Listen: Reimagining America’s public safety infrastructure.


Eric Cadora is the founder and director of the Justice Mapping Center and recently wrote a piece about the dangers of emergency management. He says divestment in social services often triggers an overinvestment in policing.

“When talking about overreach of law enforcement and other criminal justice institutions … we find an overcompensation for the lack of civil society infrastructures and health networks that are real forms of safety,” says Cadora on the genesis of emergency management. According to Cadora, communities without proper social and institutional investment are often beholden to the government’s punitive and unsatisfactory emergency services.

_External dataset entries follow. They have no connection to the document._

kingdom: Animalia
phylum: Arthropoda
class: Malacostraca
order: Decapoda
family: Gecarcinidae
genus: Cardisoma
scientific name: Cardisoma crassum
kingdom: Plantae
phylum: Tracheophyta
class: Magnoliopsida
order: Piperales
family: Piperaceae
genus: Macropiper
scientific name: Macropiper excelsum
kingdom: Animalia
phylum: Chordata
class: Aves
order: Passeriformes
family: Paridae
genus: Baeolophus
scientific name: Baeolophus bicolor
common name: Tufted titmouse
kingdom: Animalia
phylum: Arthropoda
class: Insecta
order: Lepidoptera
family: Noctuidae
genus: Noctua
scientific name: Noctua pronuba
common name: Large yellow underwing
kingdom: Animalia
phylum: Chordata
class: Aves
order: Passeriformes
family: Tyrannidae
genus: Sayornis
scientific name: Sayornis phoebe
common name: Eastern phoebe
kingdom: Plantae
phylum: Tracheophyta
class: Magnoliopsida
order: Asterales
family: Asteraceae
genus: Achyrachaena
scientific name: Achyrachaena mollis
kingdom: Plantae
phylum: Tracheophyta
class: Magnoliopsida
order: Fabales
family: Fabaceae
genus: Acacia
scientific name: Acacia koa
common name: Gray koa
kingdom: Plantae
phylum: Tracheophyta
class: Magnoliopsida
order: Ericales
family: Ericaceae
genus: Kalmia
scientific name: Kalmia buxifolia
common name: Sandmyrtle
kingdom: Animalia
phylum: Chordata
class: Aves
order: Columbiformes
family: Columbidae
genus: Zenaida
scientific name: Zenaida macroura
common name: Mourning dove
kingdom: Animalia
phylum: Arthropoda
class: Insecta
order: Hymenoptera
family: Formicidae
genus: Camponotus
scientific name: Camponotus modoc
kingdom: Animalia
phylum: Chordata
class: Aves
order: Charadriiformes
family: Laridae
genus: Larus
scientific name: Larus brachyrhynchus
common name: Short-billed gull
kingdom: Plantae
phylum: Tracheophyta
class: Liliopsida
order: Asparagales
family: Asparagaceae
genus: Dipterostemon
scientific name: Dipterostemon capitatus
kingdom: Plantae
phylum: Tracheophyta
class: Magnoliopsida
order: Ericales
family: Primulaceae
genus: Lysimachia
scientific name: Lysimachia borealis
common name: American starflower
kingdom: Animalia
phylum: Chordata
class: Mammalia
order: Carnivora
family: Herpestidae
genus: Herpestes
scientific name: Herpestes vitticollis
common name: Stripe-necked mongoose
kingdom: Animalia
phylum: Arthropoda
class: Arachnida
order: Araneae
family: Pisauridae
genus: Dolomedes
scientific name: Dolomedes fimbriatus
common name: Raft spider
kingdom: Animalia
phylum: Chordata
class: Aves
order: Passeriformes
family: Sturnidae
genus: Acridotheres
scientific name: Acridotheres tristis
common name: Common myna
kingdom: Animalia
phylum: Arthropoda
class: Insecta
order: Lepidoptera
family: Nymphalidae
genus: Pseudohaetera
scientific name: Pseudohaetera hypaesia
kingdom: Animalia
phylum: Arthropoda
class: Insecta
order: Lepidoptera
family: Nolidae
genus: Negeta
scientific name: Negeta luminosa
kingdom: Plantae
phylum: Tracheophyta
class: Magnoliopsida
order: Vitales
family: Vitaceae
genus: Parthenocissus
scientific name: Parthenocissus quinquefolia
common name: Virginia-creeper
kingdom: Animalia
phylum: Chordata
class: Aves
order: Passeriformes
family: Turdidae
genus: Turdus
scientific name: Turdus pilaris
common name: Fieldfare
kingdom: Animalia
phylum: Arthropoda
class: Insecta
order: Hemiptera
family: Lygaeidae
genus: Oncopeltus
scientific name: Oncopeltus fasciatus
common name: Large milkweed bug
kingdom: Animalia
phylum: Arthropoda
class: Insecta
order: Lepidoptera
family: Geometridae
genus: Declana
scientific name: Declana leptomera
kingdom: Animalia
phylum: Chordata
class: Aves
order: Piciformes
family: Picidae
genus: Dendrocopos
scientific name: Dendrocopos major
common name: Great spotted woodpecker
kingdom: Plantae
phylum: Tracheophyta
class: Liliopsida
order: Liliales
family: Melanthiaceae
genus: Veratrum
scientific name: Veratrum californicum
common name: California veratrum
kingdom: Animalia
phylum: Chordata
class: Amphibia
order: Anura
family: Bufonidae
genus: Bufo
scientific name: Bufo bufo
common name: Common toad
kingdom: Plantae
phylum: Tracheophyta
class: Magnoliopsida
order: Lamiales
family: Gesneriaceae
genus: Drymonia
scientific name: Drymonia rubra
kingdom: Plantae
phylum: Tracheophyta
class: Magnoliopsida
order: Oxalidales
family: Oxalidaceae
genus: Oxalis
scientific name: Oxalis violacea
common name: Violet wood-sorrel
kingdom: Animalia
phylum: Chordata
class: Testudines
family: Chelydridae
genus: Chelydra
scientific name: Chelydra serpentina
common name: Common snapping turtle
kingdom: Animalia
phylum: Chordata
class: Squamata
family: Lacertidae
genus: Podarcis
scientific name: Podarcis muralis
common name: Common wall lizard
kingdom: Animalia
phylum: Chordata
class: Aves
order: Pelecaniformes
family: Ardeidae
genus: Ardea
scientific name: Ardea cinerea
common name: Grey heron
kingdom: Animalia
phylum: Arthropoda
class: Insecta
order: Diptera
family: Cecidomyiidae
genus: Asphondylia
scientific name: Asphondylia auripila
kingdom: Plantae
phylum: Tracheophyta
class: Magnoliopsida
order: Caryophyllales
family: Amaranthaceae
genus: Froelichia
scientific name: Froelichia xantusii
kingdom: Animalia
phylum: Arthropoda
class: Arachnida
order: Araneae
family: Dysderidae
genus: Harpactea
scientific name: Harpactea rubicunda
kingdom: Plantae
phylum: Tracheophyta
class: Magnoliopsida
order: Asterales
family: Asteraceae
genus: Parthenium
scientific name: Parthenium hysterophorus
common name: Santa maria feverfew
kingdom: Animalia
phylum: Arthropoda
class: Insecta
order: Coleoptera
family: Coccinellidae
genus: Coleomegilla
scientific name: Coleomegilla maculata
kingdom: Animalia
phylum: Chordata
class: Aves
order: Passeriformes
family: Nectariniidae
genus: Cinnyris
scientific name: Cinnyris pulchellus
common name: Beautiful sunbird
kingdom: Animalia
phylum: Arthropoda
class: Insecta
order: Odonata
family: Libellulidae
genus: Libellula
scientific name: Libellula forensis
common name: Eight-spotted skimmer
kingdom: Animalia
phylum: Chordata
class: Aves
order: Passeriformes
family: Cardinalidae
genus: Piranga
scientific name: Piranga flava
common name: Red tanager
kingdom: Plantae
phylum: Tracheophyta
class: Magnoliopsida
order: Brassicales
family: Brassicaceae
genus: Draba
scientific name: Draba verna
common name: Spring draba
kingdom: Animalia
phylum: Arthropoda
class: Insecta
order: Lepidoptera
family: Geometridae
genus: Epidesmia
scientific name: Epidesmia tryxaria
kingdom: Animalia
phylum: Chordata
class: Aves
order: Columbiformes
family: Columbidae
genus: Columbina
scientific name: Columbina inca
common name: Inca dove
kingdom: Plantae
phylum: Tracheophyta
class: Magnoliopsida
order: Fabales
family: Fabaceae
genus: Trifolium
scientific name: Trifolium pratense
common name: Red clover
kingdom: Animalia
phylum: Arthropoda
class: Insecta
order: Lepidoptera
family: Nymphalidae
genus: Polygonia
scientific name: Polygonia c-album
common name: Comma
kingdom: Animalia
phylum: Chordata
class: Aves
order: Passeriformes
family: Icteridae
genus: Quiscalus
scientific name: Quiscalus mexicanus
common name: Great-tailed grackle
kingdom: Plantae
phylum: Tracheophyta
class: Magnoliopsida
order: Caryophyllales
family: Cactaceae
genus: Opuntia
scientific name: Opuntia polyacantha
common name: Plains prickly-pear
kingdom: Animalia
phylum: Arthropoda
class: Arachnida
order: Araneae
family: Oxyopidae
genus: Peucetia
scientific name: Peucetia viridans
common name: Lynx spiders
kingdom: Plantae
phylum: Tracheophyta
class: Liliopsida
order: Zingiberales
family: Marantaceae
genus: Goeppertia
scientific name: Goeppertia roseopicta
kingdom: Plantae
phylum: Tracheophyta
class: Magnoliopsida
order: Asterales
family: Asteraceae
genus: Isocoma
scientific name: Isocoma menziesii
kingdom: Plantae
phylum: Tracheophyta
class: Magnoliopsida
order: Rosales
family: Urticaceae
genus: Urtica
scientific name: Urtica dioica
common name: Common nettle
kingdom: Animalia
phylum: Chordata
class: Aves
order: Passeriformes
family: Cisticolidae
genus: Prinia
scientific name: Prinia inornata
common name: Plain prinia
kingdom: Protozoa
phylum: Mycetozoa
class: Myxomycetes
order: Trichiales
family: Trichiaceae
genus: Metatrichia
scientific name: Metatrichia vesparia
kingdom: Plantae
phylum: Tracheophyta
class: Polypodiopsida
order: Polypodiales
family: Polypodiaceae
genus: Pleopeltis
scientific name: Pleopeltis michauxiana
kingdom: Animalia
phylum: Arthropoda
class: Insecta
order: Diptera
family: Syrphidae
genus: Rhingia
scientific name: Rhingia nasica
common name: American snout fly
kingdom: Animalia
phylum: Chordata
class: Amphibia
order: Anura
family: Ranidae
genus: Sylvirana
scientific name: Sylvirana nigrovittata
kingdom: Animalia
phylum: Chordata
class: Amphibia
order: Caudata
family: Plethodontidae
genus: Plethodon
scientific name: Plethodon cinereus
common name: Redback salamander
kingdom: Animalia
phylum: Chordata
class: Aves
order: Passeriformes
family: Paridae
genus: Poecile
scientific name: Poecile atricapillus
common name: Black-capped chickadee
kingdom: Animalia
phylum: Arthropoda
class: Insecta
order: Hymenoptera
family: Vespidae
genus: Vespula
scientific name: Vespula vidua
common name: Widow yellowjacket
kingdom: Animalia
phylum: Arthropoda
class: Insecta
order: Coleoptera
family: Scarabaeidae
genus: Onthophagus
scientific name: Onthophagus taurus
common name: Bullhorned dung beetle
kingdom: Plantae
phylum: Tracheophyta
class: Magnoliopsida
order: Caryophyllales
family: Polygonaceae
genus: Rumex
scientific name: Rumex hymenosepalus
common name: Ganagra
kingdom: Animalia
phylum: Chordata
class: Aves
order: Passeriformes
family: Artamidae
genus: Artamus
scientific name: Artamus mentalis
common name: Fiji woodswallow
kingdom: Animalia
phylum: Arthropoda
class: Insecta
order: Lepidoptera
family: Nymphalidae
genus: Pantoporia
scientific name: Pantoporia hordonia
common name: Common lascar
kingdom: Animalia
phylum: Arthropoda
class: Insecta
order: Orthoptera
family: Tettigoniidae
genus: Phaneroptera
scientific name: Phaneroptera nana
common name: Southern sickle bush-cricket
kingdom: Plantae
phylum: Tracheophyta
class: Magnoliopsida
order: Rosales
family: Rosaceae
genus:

However, public perception of government spending and public safety is shifting due to the pandemic. “… [The] COVID-19 pandemic has exposed a wide swath of Americans to crisis circumstances that people in low-income communities are exposed to every day,” says Cadora.

Going forward, Cadora says public safety policy should involve community stakeholders and be executed across government agencies. He insists that a move away from emergency management is within reach and requires supporting communities and individuals currently being constrained by widespread divestment. “Even without huge new investment … there are so many more effective ways to invest existing resources … in ways that are much more strategically effective,” says Cadora.